- Problem details: Report every line in the data below that contains the word "largest", treating uppercase and lowercase letters as different.

(Figure understanding tasks)
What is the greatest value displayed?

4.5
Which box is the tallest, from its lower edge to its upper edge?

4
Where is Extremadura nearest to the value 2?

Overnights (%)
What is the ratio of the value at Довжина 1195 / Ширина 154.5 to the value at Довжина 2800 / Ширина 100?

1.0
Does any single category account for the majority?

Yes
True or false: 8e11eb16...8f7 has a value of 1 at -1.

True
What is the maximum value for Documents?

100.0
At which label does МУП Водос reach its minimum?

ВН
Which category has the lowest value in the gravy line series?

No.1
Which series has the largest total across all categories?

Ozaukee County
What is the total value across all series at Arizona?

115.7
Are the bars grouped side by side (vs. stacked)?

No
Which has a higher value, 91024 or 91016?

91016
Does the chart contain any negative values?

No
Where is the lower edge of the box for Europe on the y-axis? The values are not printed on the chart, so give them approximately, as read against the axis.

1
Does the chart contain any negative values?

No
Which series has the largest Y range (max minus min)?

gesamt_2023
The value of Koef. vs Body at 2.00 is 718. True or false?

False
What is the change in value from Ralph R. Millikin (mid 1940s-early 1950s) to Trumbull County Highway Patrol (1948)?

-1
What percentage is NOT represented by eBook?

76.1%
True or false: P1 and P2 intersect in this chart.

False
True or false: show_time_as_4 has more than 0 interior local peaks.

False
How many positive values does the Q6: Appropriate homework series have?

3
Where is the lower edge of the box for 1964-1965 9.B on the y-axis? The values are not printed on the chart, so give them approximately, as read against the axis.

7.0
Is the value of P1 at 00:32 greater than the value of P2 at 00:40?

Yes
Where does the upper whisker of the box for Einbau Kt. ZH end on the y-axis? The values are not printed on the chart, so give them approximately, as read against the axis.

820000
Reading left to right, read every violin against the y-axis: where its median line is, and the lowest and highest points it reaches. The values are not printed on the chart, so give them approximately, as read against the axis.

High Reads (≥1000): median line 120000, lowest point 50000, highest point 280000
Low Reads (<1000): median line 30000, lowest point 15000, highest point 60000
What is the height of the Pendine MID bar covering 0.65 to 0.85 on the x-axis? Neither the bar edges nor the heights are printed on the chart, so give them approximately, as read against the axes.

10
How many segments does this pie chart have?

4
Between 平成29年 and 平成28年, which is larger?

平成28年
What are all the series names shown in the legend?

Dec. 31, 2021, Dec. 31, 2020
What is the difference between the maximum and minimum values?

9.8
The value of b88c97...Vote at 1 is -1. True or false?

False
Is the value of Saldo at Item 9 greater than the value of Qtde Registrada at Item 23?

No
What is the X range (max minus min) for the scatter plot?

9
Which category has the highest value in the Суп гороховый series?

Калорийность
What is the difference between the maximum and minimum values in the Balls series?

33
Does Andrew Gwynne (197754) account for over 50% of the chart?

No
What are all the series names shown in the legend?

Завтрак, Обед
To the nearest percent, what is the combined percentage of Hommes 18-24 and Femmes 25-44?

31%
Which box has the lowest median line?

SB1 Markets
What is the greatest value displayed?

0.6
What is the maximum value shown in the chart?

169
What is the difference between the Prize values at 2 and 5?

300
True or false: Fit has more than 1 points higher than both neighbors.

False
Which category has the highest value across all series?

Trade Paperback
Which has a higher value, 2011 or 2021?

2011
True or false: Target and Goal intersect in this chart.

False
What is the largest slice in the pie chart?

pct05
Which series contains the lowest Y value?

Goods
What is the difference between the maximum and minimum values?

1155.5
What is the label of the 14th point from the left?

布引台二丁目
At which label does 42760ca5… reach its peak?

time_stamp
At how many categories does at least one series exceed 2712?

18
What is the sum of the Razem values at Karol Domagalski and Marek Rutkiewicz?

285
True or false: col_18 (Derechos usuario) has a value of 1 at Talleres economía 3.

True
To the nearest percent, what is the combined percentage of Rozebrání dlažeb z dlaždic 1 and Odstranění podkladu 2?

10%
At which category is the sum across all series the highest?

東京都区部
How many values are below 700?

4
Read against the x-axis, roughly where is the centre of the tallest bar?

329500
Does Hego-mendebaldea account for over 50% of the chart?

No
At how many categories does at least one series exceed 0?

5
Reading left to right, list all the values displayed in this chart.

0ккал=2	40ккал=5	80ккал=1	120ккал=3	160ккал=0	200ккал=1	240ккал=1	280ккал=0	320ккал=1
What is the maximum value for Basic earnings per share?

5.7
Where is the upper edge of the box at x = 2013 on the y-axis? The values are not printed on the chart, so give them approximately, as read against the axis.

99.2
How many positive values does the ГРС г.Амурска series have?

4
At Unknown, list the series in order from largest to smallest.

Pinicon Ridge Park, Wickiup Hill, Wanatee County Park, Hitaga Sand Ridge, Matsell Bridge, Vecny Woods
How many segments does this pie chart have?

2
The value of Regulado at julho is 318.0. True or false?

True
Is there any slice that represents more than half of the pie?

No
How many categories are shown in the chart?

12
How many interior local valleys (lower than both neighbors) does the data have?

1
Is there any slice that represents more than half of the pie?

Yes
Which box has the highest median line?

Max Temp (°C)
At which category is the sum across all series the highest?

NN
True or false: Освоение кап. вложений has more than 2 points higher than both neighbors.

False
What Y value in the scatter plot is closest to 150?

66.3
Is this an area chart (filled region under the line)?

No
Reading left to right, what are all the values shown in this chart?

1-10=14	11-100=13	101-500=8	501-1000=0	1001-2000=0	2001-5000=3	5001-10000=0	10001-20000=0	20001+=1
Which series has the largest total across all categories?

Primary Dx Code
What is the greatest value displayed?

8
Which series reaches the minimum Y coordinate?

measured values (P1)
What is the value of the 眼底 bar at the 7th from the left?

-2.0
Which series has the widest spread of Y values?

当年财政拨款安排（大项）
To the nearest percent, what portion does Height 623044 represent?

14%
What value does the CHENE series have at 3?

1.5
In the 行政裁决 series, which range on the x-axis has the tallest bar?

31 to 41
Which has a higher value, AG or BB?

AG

- Worked solution:
Which series has the largest total across all categories?
Which series has the largest Y range (max minus min)?
What is the largest slice in the pie chart?
At Unknown, list the series in order from largest to smallest.
Which series has the largest total across all categories?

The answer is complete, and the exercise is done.